Die Stadt Jena hat im letzten Jahr mehr Einnahmen aus der Gewerbesteuer gehabt, als geplant. Insgesamt waren das etwa 20 Millionen. Nach Abzug diverser Posten blieben 13 Millionen übrig, über die abzustimmen war. Die Stadt hatte 18 Punkte ausgearbeitet:
- Rückführung der Verschuldung
- Gründung einer Stiftung Jugend, Bildung, Kultur
- Investitionen ins Jenaer Straßennetz
- Senkung des Gewerbesteuerhebesatzes
- Schulbaufinanzierung
- Finanzierung neuer Schulausstattungen
- Ausbau des Jenaer Radwegesystems
- Bedarfsgerechte Finanzierung Sockelbetrag Jugendförderplan 2009—2011
- Kommunales Programm Schulsozialarbeit
- Erhöhung des Freibetrages in der Kita-Gebührensatzung auf 1.150 €
- Neubau eines Denkmals
- Schulbeihilfen
- Kulturförderung
- Förderung der Sozialvereine
- Sozialarbeiter bei jenarbeit
- Anschaffung BMX-Elemente
- Beteiligung der Stadt an Sanierungen universitärer Einrichtungen
- Weiterentwicklung des Inselplatzes
Eine Broschüre (PDF, 214kB) klärt über die einzelnen Punkte genauer auf.
Mir fielen die Punkte Rückführung der Verschuldung
sowie Erhöhung des Freibetrages in der Kita-Gebührensatzung
sofort ins Auge. Es soll der gesamte Betrag zur Rückführung der Schulden genutzt werden. Momentan hat Jena knapp 86 Mio. Euro Schulden und zahlt etwa ein Neuntel des Betrages als Schuldendienst. Laut der Annahmen der Stadt ergibt sich durch die Rückzahlung eine jährliche Ersparnis von knapp einer Million Euro über die nächsten zwanzig Jahre. Der Punkt klingt also recht verlockend.
Von der Erhöhung der Freibeträge für Kita-Gebühren könnte ich direkt profitieren. So zumindest hoffte ich das beim ersten Überfliegen. Jedoch ist das auf ein Jahr beschränkt und mit etwas Pech verdiene ich zuviel. Dann hätte das also keinen Effekt für mich.

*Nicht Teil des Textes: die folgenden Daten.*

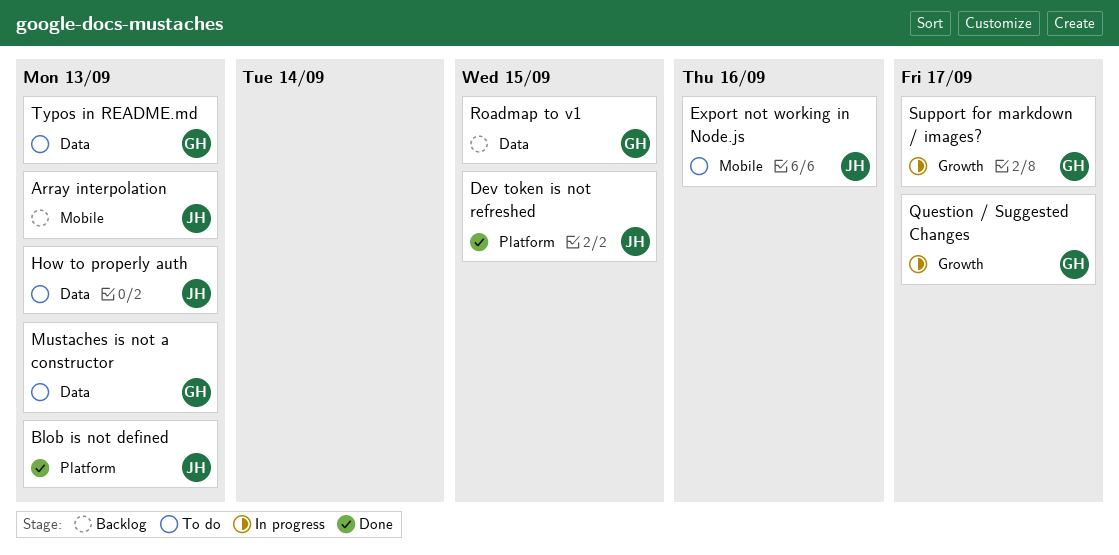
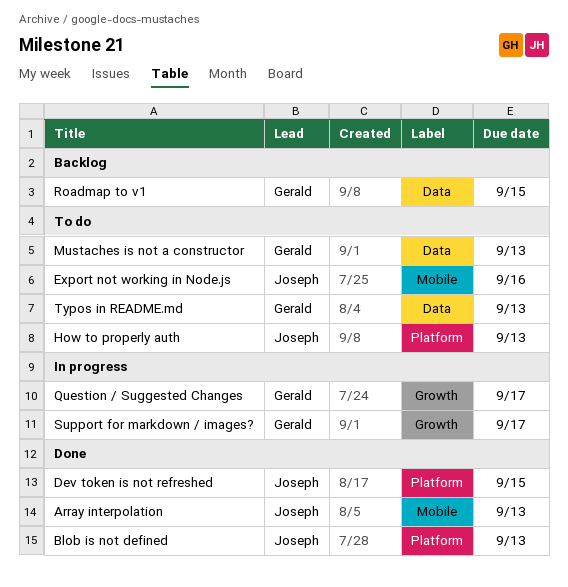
Array interpolation, status: Backlog -> Done
How to properly auth, label: Data -> Platform

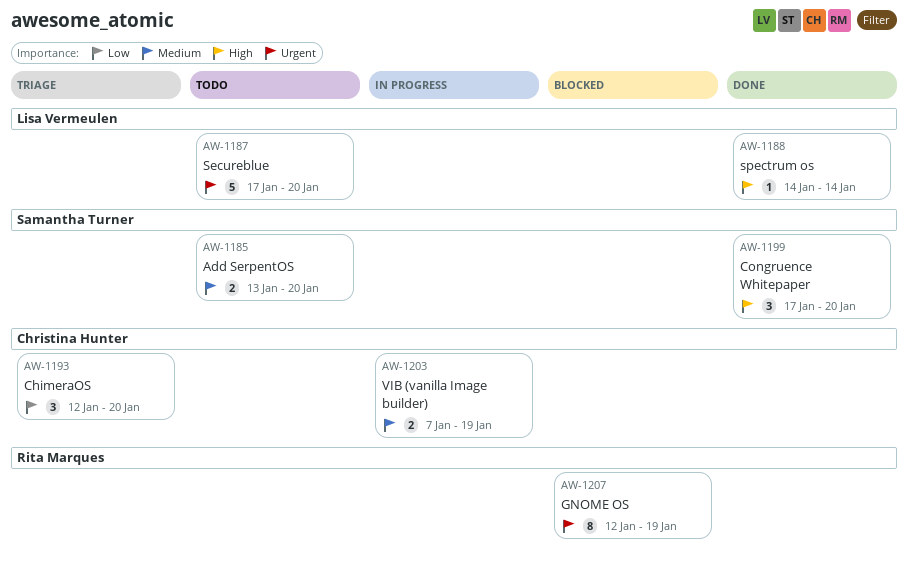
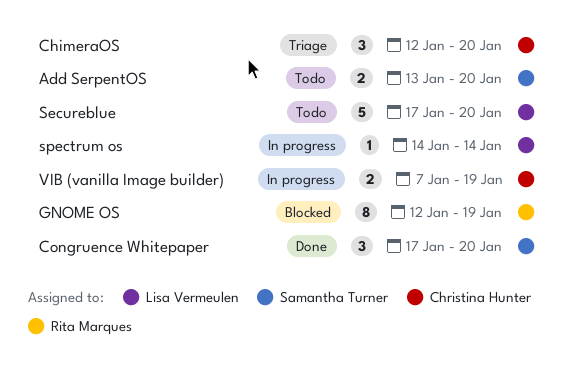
spectrum os, status: Done -> In progress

Der letzte Punkt scheint mir ebenfalls interessant. Jedoch müsste ich mich hier erst genauer informieren, was evtl. wie geplant ist.
Alles in allem klangen die Angaben gut und ich besuchte in froher Hoffnung, die Webseite der Stadt zum Bürgerhaushalt. Dort musste ich dann lesen, dass die Abstimmung zum 2008-07-02 geschlossen wurde. Schade. Warum ist das Thema bislang an mir vorbei gegangen?
Heute schreibt die OTZ und auch die TLZ über die Abstimmung. Demnach wurden mehr als 3 000 Stimmen abgegeben. Der Vorschlag mit der Rückzahlung der Schulden lag weit vorn. Danach stimmten die Bürger für den Bau der Radwege, Ausbau der Straßen und anderes.
Die überraschend niedrige Zahl an abgegebenen Stimmen zeugt meiner Meinung auch davon, dass kaum jemand davon wusste. Etwa 1 400 Stimmen kamen aus Direktansprachen (Zettel von Stadtverwaltung und Fraktion verteilt) und 1 700 kamen aus der Abstimmung im Internet. Es ist kaum zu glauben, dass sich nur 3% der Bevölkerung für die Finanzen interessieren. Vielmehr schien kaum jemand davon zu wissen. Ich würde mir für das nächste Mal wünschen, wenn die Stadt die Abstimmung über den Bürgerhaushalt breiter ankündigt.